Quick Wordclouds in Python

I decided to create a wordcloud, just for fun, from my summary for a financing lecture I attended.

This is easily achieved!

1. Export the word document as a plain txt file.

2. Read the file

with open('Summary.txt','r', encoding='utf-16') as f:
    read_data = f.read()

3. Clean up and prepare the data for plotting

import string
read_data = read_data.lower()
words = read_data.split()

validChars = set(string.ascii_lowercase)
validChars.add('-')
words = [w for w in words if all(c in validChars for c in w)]

First, using read_data = read_data.lower() everything is converted to lowercase. Then, the string is split. For this we use python’s string splitting methods without the use of a separator, this will use runs of whitespace as separators and also remove trailing or leading whitespace.

Next, we remove all words with invalid characters from our word list by using list comprehension.

4. Creating the wordcloud

Using this wordcloud generator we will generate the plot.

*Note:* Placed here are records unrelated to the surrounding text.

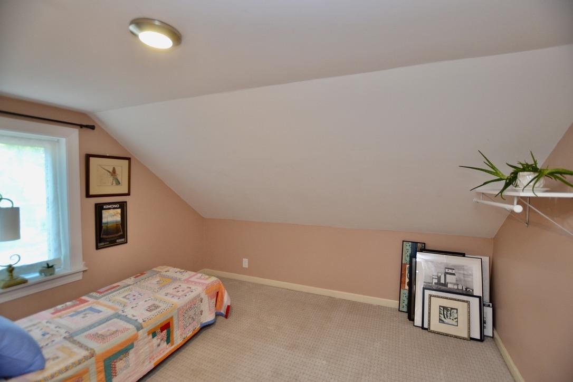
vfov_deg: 77.3
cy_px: 191
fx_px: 239
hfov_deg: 100.4
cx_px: 286
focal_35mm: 15
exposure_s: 1/60
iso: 400
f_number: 3.5
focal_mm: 10
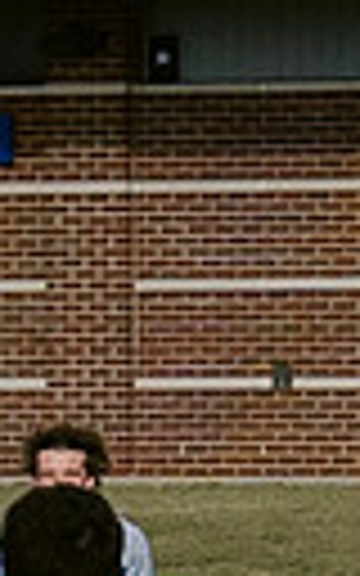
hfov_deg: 1.0
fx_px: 20297
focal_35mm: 1293
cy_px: 423
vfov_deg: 1.6
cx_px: -903
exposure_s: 1/3200
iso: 640
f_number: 5.6
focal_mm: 70
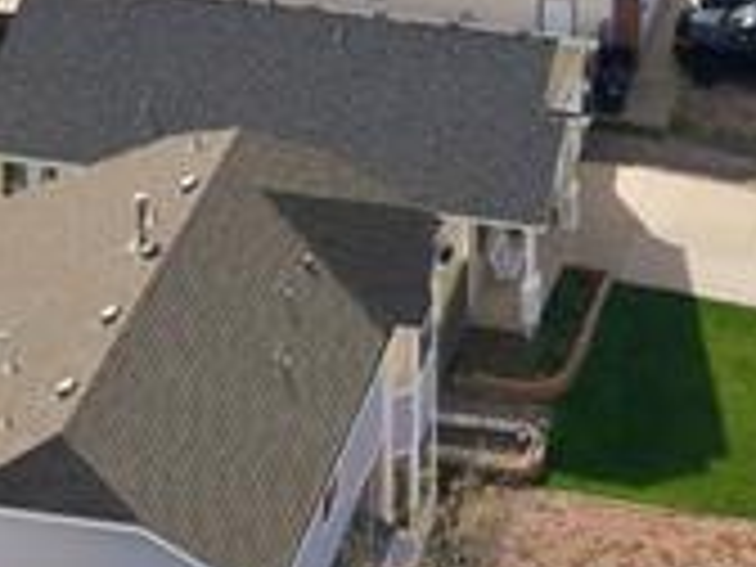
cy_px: -884
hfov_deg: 13.5
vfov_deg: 9.0
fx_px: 3189
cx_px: 423
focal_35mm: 146
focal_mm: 8.7
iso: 200
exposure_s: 1/8000
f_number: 1.8
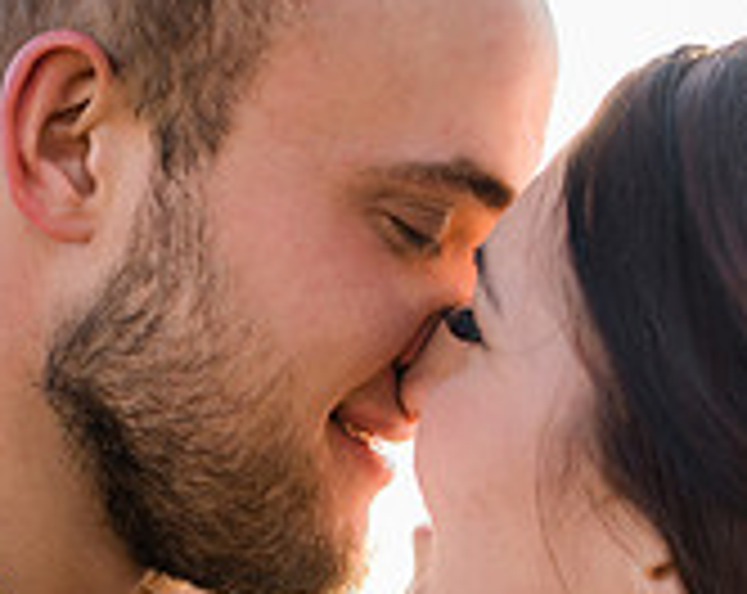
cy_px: 932
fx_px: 3264
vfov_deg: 10.0
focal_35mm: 148
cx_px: 369
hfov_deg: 13.1
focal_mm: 58
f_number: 3.2
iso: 200
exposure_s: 1/640
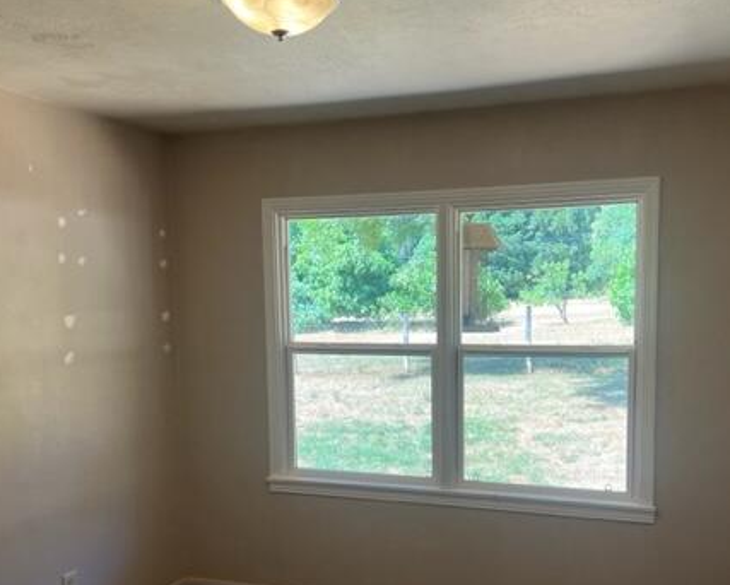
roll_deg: +0.8
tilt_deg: -6.4
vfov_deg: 38.9
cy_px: 373
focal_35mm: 38
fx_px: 821
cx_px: 398
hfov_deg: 47.9
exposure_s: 1/161
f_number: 1.5
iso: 50
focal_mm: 5.7
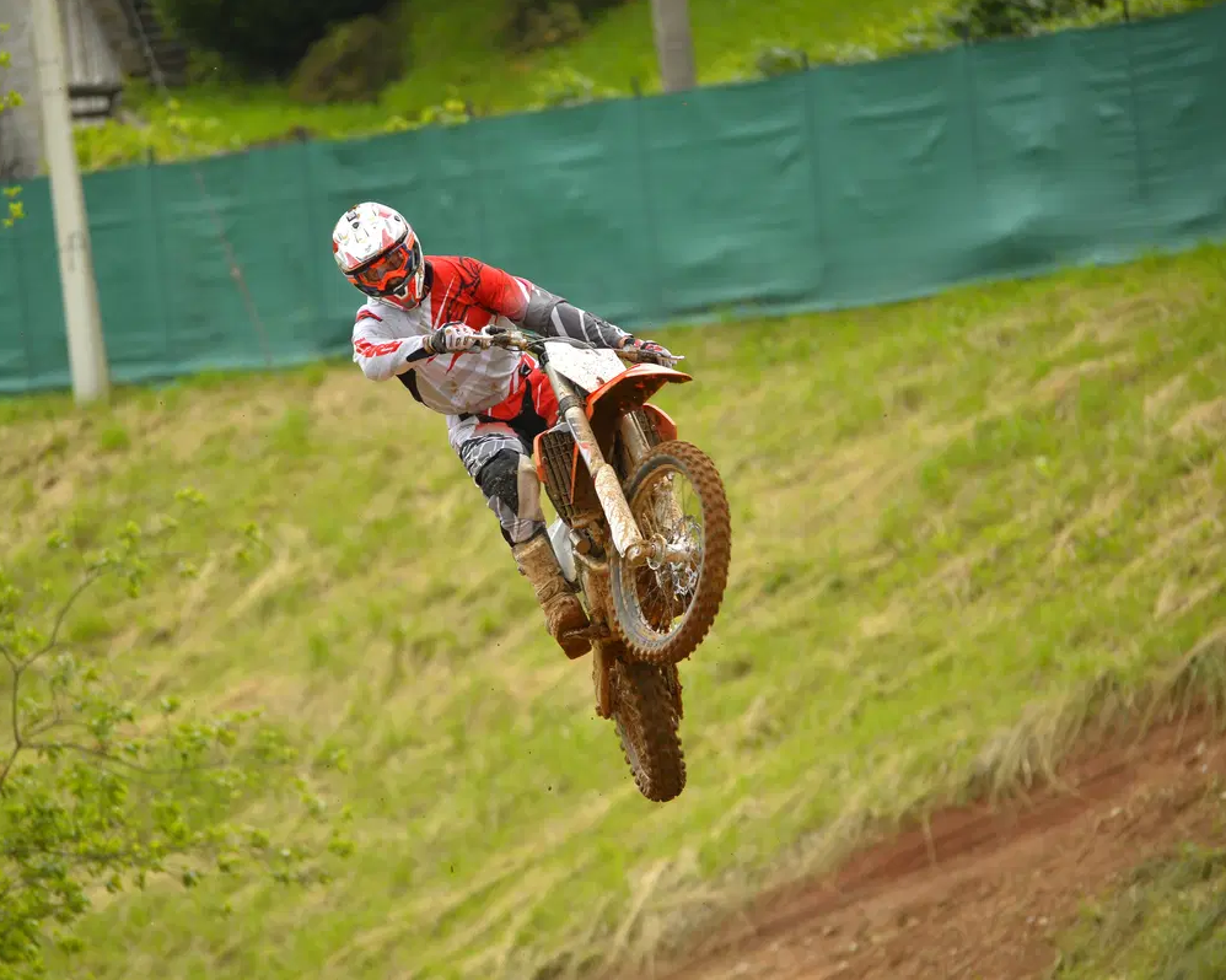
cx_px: 544
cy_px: 489
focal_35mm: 429
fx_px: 15563
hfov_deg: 4.5
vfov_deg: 3.6
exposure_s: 1/800
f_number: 6.3
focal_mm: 380
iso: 500
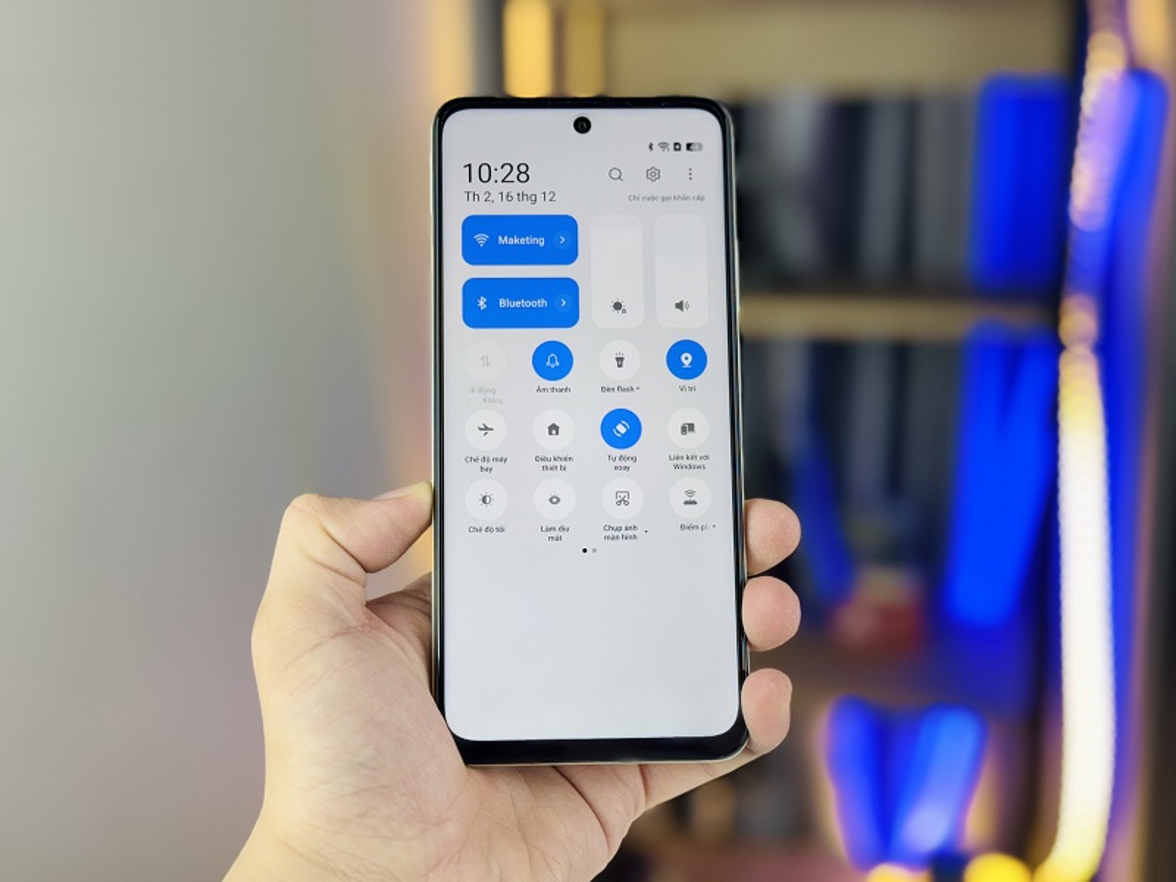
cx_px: 588
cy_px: 441
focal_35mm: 48
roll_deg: +1.0
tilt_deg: -11.6
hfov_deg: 39.7
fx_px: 1631
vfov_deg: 30.3
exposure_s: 1/172
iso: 64
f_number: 1.78
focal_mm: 6.76
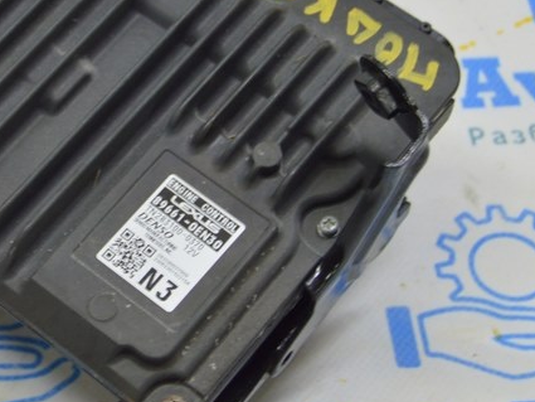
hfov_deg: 17.5
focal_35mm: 111
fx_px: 1716
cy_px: 81
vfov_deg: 13.3
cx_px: 74
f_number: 5.6
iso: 400
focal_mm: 32
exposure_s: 1/25
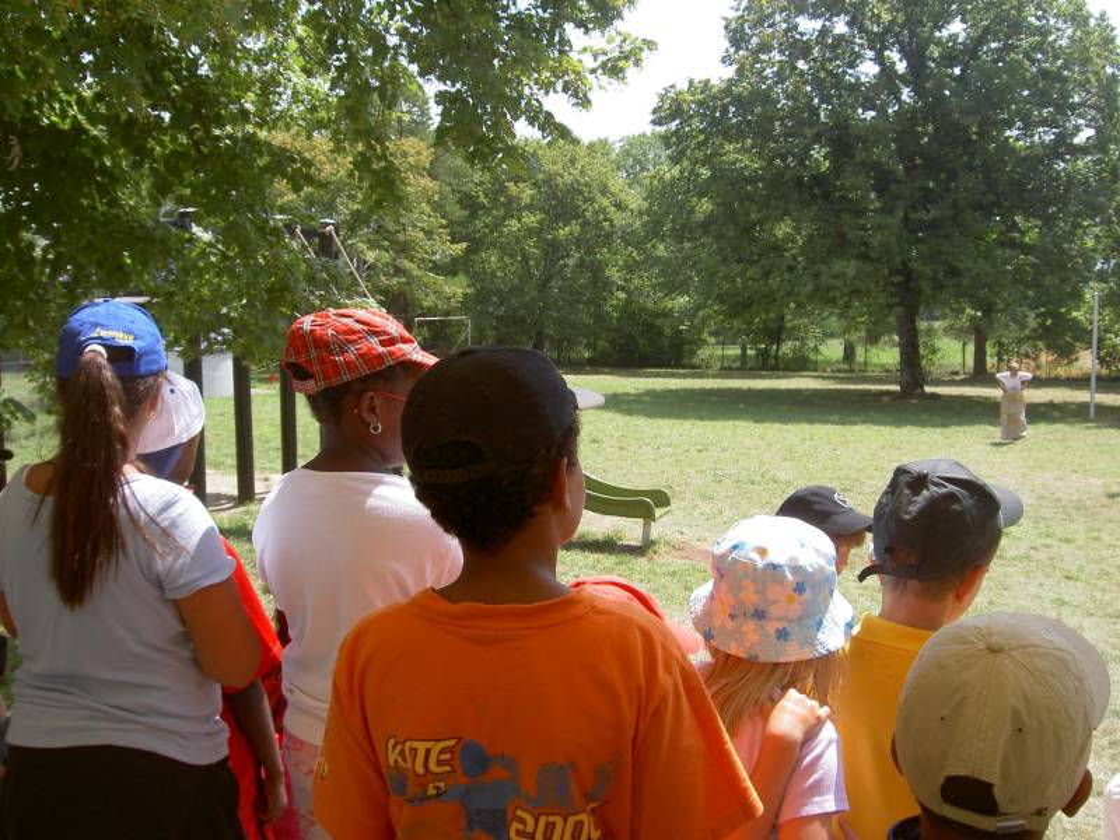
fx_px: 1262
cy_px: 420
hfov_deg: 47.9
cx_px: 560
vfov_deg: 36.8
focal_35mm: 39
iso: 100
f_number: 4.7
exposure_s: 1/200
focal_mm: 8
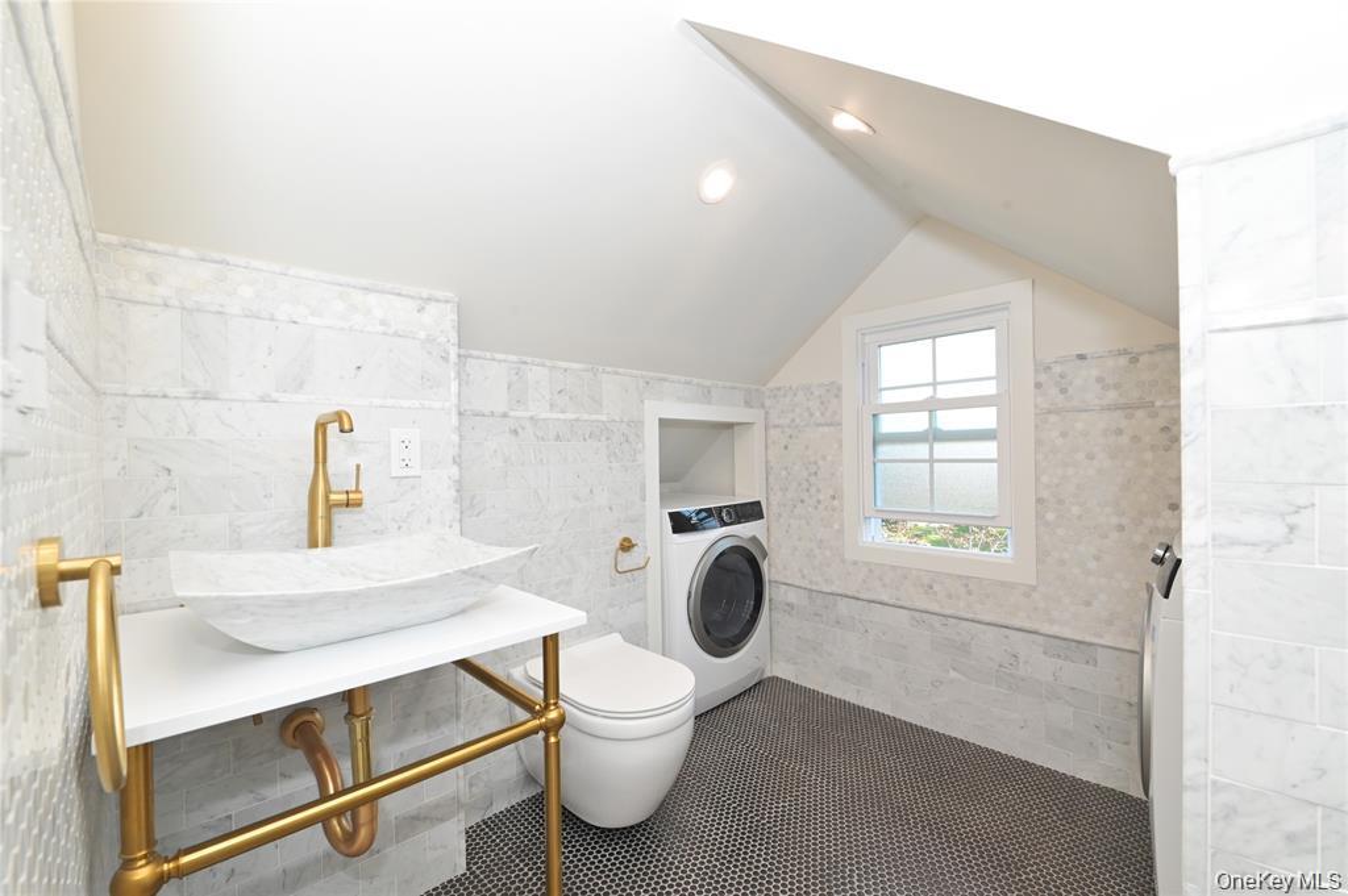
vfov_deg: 81.1
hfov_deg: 104.3
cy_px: 448
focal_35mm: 14
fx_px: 524
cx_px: 674
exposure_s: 1/200
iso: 2500
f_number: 9
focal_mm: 14
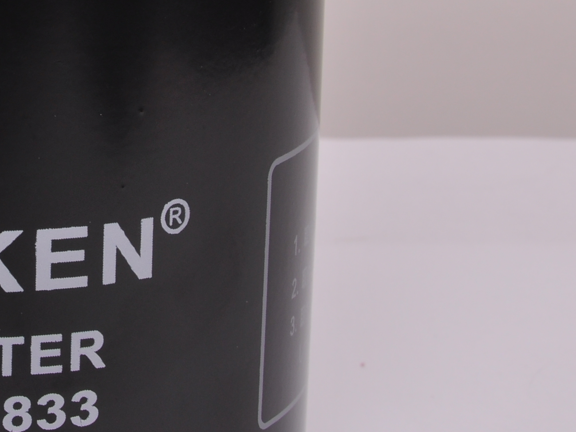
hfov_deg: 11.7
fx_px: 2771
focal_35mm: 167
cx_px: -14
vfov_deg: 8.9
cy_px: 106
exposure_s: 1/125
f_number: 16
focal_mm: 35
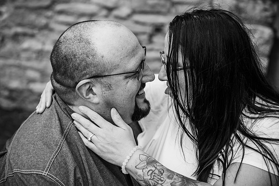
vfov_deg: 24.6
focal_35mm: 55
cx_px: 140
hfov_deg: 36.2
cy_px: 93
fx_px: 426
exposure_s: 1/400
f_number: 3.2
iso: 320
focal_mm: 55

from wordcloud import WordCloud, STOPWORDS

wordcloud = WordCloud(width=800,height=400,background_color='white',stopwords=STOPWORDS).generate(','.join(words))
figure = plt.figure(figsize=(7,7))
plt.imshow(wordcloud, interpolation='bicubic')
plt.axis('off')
plt.show()
figure.savefig('cloud.png', dpi=900)

We ignore the provided “stopwords”, words like prepositions for example. This is what the result looks like:

Wordcloud

If we limit the maximum font size by using max_font_size=40, we can get something like this:

Wordcloud limited

That’s it! How the actual wordcloud is constructed is very interesting and described nicely in Andreas Mueller’s blog.